Infection prevention regulations will tighten significantly at Iceland’s borders tomorrow, April 1. Travellers from defined high-risk areas will be placed in quarantine hotels and children born in the year 2005 or later, previously exempt from testing, will now be required to undergo both testing and quarantine upon arrival to the country. Further changes take effect on April 6 that will allow vaccinated travellers from outside Europe to enter Iceland and eschew quarantine.
The Main Changes to Iceland’s Border Regulations
Iceland is currently closed to all third-country nationals (those outside the EEA/EFTA area with the exception of Andorra, Monaco, San Marino, and the Vatican). All those arriving in the country are required to present a negative PCR test before departure, then undergo a COVID-19 test upon arrival, five days of quarantine, and a follow-up test. On April 1, the following changes take place to those regulations:
- Travellers arriving from defined high-risk areas will be required to complete their quarantine in designated government-run hotels. From April 11, travellers will be charged ISK 10,000 ($79/€67) per room per night for their stay at such hotels, which includes the cost of food. The price is fixed regardless of the number of guests per room.
- All children born 2005 and later will be required to undergo testing at the border.
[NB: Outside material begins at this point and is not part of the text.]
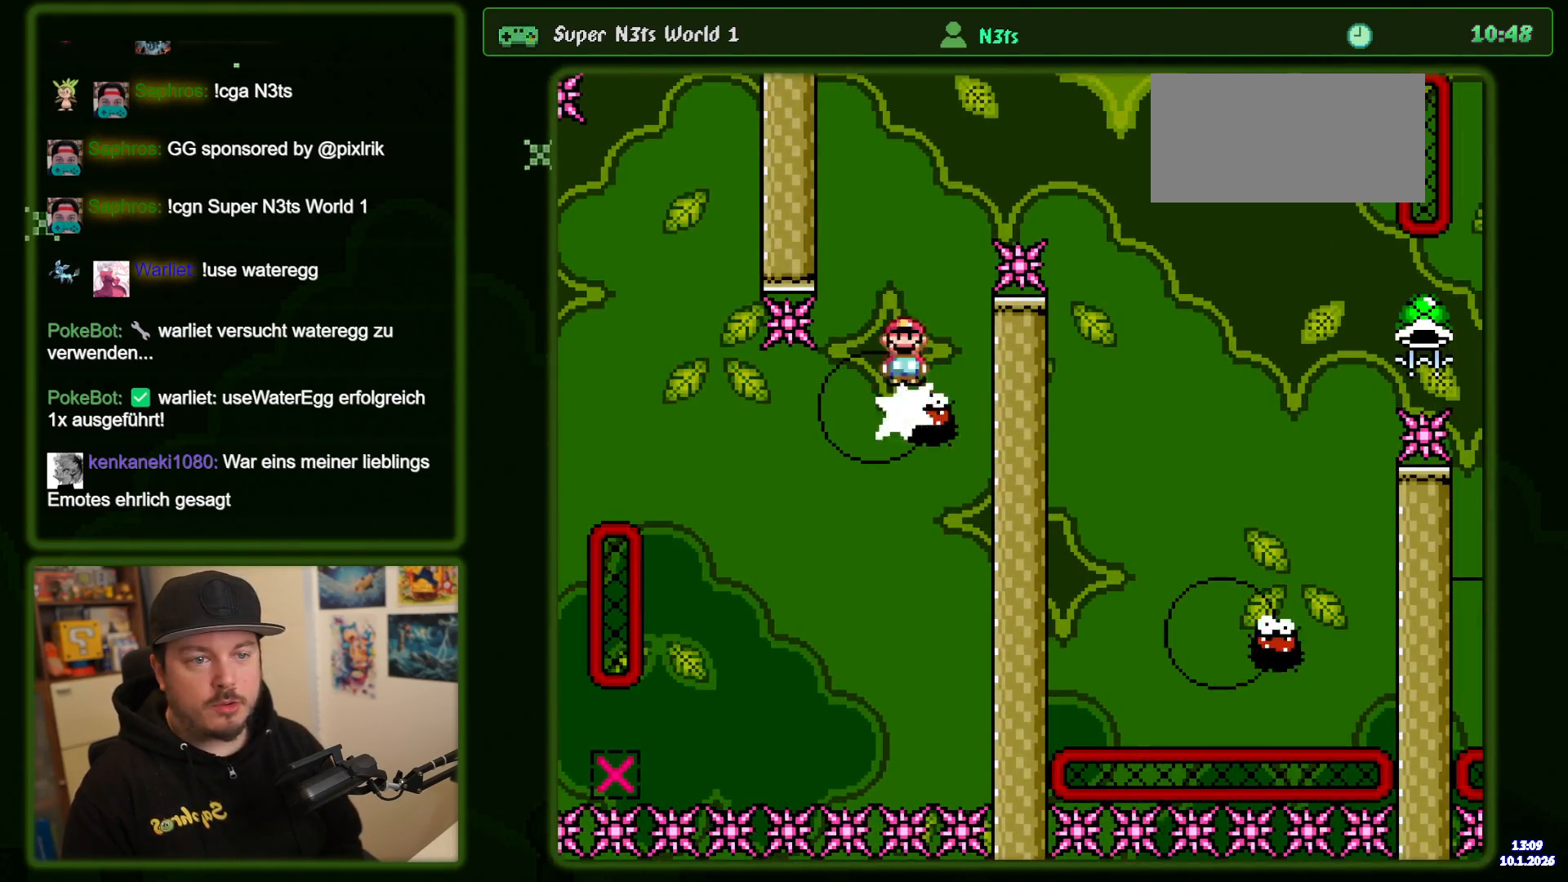
{"dt_ms": 500, "buttons": ["DPAD_RIGHT"], "events": [[450, "A", "up"]]}
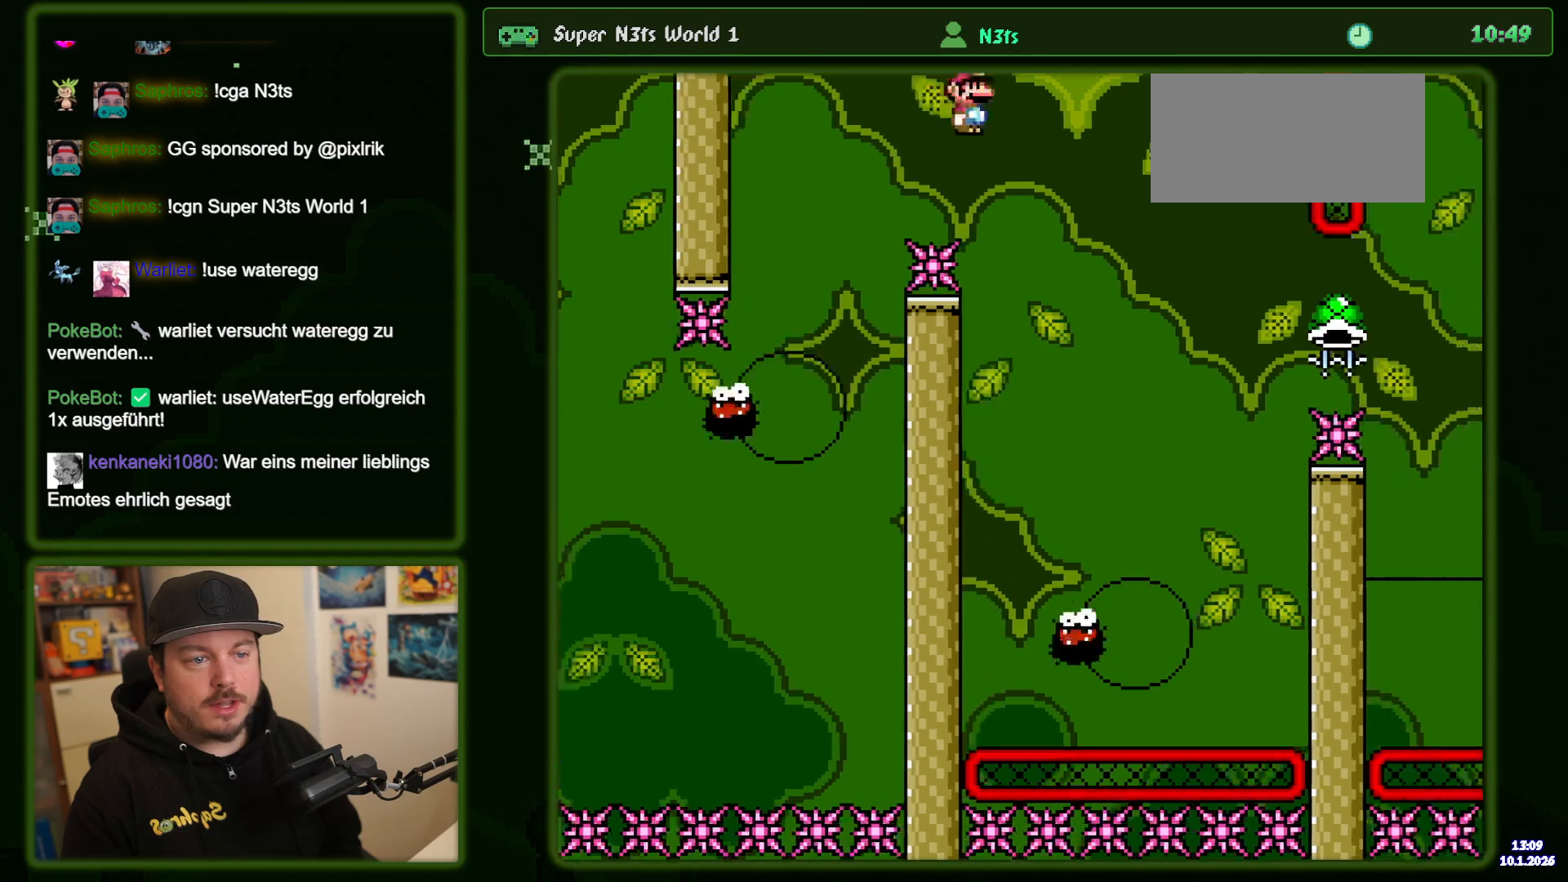
{"dt_ms": 500, "buttons": ["A", "DPAD_RIGHT"], "events": [[250, "DPAD_RIGHT", "up"], [284, "A", "down"], [334, "DPAD_LEFT", "down"], [417, "DPAD_LEFT", "up"], [467, "DPAD_RIGHT", "down"]]}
A country is defined as high-risk when the 14-day COVID-19 case notification rate exceeds 500 per 100,000 people. This applies to all countries labelled dark red by the ECDC as well as those labelled grey (information not available). If one or more areas within the country are designated dark red, the country as a whole is defined as dark red. A list of countries currently labelled dark red or grey is available on the website of the Directorate of Health.
All Vaccinated Travellers Permitted Entry from April 6
Currently, travellers from within the EEA/EFTA with a certificate of vaccination are exempt from quarantine upon arrival to Iceland but will be required to undergo a single COVID-19 test at the border. The same applies to travellers with proof of a prior COVID-19 infection issued by an EEA/EFTA country.
As of April 6, third-country nationals (those from outside the EEA/EFTA) will also be permitted to enter Iceland if they present a valid certificate of vaccination or proof of prior infection.
More detailed information on visiting Iceland, including certificate requirements, is available in English and other languages on the Icelandic government’s official COVID-19 website.